The first of the Morgan partners to arrive at the office this morning was Thomas Cochran. With him were the Junior members, Junius Spencer Morgan, E.C Bacon and George Whitney. Most of the office staff were on hand, although a few of the woman employes remained at home.

Before 11 o'clock Mr. Cochran was joined by Thomas W. Lamont and Dwight W. Morrow, fellow partners. They immediately went into conference, and it was intimated that a statement giving the views of the firm would be issued later in the day.

On the desk of one of the members was a jagged piece of cylindrical iron about 4 1/2 inches long and 2 inches in diameter.

Task Centers on Identity.

Every foot of space at police headquarters was filled this morning, when the entire resources of the department were centered on the task of identifying the horse and wagon, the remains of which were found in front of the subtreasury.

Under the direction of Police Commissioner Enright. who was expected to make a statement later in the day, Capt. Arthur Carey, chief of the homicide bureau, summoned hundreds of harness makers, blacksmiths, wagon manufacturers and livery stable proprietors in an effort to determine first what type of wagon it was and, second, who owned it. This task appeared difficult, because the first few experts declared that fragments of the wagon and bits of harness collected and brought to headquarters indicated that the vehicle was of an ordinary type, such as might be used for a hundred and one purposes. The experts were endeavoring to reconstruct it as carefully as scientists assemble the bones of a pre-historic animal.

The board of estimate, meeting this morning, appropriated $10,000 for information leading to the arrest and conviction of persons implicated in the explosion. An additional $500 was appropriated for information leading to the establishment of the ownership of the horse and wagon. A proposal by one member that $25,000 be authorized was rejected.

The junction of Wall, Broad and Nashua streets, the scene of the explosion, today was crowded as ever  before the narrow streets of the financial district were thronged with thousands of curiosity seekers, who were kept on the move by 500 police men.

Window Weights Found.

It was apparent that the police were closely scrutinizing all passersby.

The explosion, according to the official investigators, "apparently occurred in a horse-drawn, covered wagon at a point almost opposite an entrance to the United States assay office."

The investigators found that the wagon had a red running gear and that there were no markings on the harness other than to show it was for one horse.

The small pieces of window weights with which the infernal machine had been loaded had been "fused by an Intense heat," indicating they had been cut into slugs by a high-powered gas burner.

Referring to the theory that the explosion had been caused by collision of an automobile with a powder wagon, Commissioner Drennan said that only two concerns are licensed to convey explosives through the streets of New York and that all of their wagons and motor trucks had been accounted for.

No blasting powder, dynamite or trinitrotoluol was delivered by either concern to any of the four places in the downtown district where blasting is being done, the report stated.

Shortly after the grand jury went into session Mr.

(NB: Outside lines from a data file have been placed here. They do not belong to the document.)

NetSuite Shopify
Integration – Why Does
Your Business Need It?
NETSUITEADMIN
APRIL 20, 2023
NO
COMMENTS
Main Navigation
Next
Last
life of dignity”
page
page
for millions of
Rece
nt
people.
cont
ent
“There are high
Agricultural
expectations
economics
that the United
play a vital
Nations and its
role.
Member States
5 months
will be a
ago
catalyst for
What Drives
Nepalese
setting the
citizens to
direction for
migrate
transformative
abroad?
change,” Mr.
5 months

Talley appeared before the inquisitors to aid them. All the evidence now being collected by the police, fire department and district attorney's office, as well as that obtained by federal investigators, will be put at the disposal of the jurors. They left for the scene of the disaster at 1:30 p.m.

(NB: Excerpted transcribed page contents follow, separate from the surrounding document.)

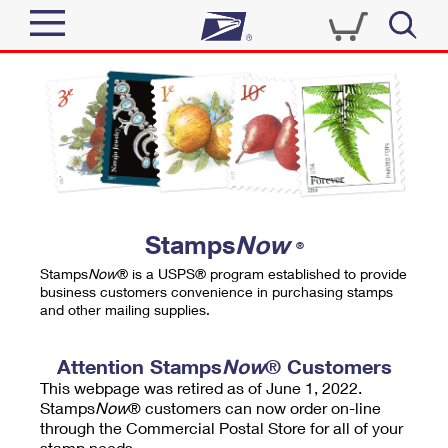
Sign In
Top Searches
Quick Tools
PO BOXES
Track a Package
PASSPORTS
Send
FREE BOXES
Informed Delivery
Stamps
Now
®
Tools
Receive
Stamps
Now
® is a USPS® program established to provide
Find USPS Locations
business customers convenience in purchasing stamps
Click-N-Ship
and other mailing supplies.
Tools
Shop
Buy Stamps
Stamps & Supplies
Tracking
Attention Stamps
Now
® Customers
™
Look Up a ZIP Code
This webpage was retired as of June 1, 2022.
Book Passport Appointment
Shop
Business
Informed Delivery
Stamps
Now
® customers can now order on-line
Calculate a Price
through the Commercial Postal Store for all of your
Stamps
Schedule a Pickup
Intercept a Package
stamp needs.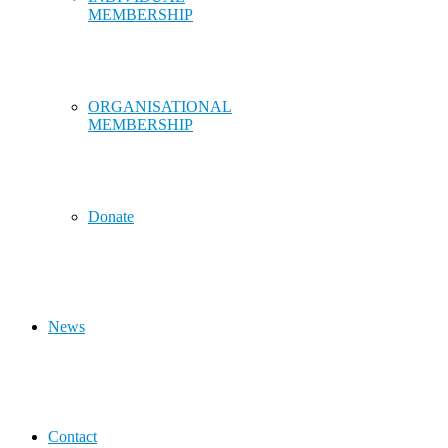
MEMBERSHIP
ORGANISATIONAL
MEMBERSHIP
Donate
News
Contact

Mr. Talley said chemists are at work to ascertain the type of explosive used. It was expected the experts could determine whether TNT or some other equally high explosive was used.

The prosecutor has requested the police to obtain from all the hospitals a list of the wounded in order that he may have a complete statement from every witness.

Assistant District Attorney John F. Joyce, chief of the homicide bureau of the district attorney's office, informed Mr. Talley that two wounded men treated at the Volunteer Hospital were reported to have said that the "bomb wagon," besides being painted red as is required of all explosive conveyers, bore a red flag in the rear and large letters on the side reading: "Explosives."

These men, whose names were withheld, are being sought by the police.